Pemex has adopted a new strategy aimed at increasing production to 3 million barrels/day by 2015. Production in 2010 was 2.57 million barrels/day, substantially lower than the all-time high reached in 2004. But last year the reserves replacement rate was more than 100% of the oil produced, for the first time since 1979.

Pemex contributes one-third of public revenue and nearly 5% of GDP. Major changes in its fortunes could mean a boom or a bust for the country.

High oil prices, which the company expects to fluctuate between $80 and $100 for the next five years, are being complemented by the first licensing agreements in the company’s history.

Pemex has been running a road show for three mature fields in the Tabasco state. It intends to bring in international partners on risk-service contracts.

Pemex has presented to oil firms in Houston and Calgary, and is expected to take the presentation to Argentina. Two of the wells are in production while one is idle.

Pemex is looking to partner with companies producing at least 5,000 barrels/ day for the Tabasco wells. Other tenders will include a mature field in the north, followed by the Chicontepec basin and deep-water deposits in the Gulf of Mexico.

Pemex CEO Juan Jose Suarez-Coppell said the new environment is the result of legislative changes implemented in 2008 that allowed the company to change the way it does business, opening a window to outside participation in the market.

“The reform gave us mechanisms and flexibility. We now have elements to create value in the short run,” he said. “The mandate is for use to create revenue for all Mexicans.”

While there has been some opposition in the country to bringing in outside partners, Suarez said he was confident that the contract framework is such that the population will quickly see the benefits to Pemex and the government’s overall economic performance.

“One of the most important things for us is to have the resources required to operate as we should. The price of crude is good and the peso is strong, but we need resources to guarantee reserves and production,” he said.

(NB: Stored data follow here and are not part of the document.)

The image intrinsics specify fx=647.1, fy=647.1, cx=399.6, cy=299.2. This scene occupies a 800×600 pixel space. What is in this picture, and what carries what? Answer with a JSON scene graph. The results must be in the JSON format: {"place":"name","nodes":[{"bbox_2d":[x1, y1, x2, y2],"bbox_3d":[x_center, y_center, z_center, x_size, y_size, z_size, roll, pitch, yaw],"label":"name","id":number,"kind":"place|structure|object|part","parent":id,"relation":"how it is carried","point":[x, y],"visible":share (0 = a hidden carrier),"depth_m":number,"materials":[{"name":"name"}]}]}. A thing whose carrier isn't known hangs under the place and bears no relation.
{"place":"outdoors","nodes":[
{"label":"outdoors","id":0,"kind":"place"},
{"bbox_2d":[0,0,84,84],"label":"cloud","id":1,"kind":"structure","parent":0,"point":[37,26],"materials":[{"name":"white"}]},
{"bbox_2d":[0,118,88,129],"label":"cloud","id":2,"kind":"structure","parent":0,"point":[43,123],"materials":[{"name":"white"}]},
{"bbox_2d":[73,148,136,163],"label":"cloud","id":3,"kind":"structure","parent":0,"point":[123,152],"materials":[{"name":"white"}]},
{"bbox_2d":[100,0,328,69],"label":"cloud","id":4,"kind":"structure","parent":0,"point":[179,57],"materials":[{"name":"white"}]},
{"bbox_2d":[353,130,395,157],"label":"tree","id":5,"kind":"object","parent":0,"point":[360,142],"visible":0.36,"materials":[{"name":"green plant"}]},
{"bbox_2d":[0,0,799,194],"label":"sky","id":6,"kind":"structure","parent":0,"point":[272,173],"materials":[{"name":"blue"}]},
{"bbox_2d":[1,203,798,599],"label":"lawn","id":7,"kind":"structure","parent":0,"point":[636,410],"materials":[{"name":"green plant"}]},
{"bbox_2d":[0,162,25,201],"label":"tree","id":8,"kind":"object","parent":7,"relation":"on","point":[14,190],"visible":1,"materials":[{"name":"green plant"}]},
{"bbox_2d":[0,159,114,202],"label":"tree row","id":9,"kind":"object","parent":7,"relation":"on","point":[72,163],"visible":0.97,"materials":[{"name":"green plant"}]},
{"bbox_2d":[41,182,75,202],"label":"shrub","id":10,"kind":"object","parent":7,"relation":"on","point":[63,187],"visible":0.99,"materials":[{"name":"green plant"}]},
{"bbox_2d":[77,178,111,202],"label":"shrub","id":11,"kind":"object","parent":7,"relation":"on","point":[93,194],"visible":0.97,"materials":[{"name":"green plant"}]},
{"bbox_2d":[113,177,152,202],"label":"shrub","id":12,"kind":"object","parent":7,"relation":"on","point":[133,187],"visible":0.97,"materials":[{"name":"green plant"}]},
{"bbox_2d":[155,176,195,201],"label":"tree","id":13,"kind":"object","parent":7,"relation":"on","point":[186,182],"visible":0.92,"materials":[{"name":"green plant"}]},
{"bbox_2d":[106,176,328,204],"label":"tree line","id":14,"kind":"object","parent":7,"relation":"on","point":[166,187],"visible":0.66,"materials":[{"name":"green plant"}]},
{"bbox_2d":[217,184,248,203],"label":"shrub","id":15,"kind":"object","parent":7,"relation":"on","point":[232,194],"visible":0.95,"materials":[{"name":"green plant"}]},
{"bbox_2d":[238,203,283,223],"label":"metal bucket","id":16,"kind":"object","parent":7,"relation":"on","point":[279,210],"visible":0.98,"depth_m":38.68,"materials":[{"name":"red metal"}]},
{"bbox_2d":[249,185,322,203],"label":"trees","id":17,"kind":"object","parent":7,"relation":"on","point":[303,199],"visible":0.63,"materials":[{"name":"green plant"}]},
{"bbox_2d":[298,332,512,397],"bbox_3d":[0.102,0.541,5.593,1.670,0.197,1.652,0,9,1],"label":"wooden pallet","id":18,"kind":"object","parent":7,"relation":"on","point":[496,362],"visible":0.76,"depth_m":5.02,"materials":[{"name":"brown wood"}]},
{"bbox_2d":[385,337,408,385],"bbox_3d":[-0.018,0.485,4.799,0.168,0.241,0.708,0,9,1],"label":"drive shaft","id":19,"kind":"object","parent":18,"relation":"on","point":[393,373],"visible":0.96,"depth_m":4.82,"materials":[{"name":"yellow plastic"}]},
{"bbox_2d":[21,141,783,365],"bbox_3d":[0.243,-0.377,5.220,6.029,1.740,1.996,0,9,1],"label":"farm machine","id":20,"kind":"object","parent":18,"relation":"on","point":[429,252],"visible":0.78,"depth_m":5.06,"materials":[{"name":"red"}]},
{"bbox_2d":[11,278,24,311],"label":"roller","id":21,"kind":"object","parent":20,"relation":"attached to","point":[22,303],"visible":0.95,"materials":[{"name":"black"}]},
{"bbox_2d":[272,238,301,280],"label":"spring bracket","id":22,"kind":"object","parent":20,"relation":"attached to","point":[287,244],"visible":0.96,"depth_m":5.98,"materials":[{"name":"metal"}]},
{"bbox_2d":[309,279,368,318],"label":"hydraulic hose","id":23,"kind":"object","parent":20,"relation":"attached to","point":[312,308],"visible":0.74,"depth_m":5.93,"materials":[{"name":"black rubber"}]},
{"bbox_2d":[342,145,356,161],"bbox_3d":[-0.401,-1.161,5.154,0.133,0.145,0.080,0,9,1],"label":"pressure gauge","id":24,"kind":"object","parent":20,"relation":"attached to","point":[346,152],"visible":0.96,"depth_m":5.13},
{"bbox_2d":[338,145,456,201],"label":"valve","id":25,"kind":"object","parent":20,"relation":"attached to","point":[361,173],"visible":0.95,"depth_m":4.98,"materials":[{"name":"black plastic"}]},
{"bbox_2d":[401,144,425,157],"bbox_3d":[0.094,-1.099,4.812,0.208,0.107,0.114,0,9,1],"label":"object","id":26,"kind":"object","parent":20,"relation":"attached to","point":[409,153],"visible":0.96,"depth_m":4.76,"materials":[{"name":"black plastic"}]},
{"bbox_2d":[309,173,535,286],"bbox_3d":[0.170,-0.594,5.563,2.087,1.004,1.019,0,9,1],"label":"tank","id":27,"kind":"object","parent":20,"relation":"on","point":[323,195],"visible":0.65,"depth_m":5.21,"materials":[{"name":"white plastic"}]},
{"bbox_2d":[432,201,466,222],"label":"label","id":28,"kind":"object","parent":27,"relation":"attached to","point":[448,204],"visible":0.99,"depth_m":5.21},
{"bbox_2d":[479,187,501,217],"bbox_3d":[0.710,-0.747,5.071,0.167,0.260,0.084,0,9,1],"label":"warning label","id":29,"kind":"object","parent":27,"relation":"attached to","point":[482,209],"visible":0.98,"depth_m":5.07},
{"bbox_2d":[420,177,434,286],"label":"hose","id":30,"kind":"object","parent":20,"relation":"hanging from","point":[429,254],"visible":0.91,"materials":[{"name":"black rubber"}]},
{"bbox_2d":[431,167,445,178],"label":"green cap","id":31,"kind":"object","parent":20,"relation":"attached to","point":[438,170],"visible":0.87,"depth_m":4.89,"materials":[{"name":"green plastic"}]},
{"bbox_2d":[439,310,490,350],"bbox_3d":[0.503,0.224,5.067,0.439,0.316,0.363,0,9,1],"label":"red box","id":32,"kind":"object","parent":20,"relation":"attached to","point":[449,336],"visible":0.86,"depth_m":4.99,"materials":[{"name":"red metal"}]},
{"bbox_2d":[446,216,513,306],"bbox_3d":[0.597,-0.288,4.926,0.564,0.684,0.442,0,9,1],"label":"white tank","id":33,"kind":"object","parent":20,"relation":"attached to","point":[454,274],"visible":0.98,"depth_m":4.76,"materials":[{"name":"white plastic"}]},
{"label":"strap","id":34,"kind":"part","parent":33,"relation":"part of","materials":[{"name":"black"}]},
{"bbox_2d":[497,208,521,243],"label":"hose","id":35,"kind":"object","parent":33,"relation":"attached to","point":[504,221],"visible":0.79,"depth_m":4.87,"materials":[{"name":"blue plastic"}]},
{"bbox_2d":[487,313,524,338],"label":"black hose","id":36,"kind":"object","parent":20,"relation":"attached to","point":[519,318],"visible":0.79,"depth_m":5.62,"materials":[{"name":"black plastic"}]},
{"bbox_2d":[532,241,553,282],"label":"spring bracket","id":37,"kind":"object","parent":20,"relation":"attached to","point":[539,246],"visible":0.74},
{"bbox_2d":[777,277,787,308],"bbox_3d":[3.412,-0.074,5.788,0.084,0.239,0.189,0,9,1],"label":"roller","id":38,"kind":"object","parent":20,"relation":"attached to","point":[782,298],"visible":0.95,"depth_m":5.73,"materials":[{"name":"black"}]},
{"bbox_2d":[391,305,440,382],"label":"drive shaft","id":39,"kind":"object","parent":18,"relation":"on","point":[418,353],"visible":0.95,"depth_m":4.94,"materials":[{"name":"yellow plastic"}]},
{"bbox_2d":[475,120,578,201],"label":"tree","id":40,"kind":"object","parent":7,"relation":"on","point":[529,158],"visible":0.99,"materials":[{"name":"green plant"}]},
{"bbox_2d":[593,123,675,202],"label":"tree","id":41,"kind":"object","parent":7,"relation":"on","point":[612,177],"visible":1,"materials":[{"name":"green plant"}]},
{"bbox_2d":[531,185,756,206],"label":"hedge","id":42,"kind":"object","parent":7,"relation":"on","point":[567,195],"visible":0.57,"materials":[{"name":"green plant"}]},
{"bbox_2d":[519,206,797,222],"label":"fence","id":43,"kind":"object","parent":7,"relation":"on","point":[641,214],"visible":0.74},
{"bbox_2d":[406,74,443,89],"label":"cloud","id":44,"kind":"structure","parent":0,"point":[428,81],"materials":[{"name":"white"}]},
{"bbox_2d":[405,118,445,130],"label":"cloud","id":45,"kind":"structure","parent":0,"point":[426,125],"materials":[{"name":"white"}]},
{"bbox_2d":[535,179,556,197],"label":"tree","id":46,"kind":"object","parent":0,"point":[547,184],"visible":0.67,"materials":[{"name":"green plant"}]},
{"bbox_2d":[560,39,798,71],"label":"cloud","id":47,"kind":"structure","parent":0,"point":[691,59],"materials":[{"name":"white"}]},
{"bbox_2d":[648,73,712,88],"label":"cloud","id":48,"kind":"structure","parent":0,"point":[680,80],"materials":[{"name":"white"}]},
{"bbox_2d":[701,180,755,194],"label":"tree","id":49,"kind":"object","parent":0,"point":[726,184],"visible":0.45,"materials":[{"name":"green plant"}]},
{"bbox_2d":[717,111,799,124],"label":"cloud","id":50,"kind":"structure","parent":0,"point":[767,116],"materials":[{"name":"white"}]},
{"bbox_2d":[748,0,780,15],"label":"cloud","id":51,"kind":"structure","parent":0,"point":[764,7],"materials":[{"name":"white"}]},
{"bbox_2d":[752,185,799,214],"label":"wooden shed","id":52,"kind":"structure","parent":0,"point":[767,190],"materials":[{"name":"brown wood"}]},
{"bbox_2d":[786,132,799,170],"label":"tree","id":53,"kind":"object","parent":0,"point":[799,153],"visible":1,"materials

Suarez said the contracts will provide resources for upstream investment, improvements at refineries and plans for treating sulfur in gas and diesel. While saying he could not go into specifics, he said the company was looking at opportunities “in the largest and most liquid market in the world, which just happens to be our neighbour”.

David Nygaard, trade representative in the commercial office of Canada’s embassy in Mexico City, said the decline in production is what has led Pemex to initiate the contract process, “but it recognizes that idea is creating a virtuous circle that is good for Pemex and the partner company”.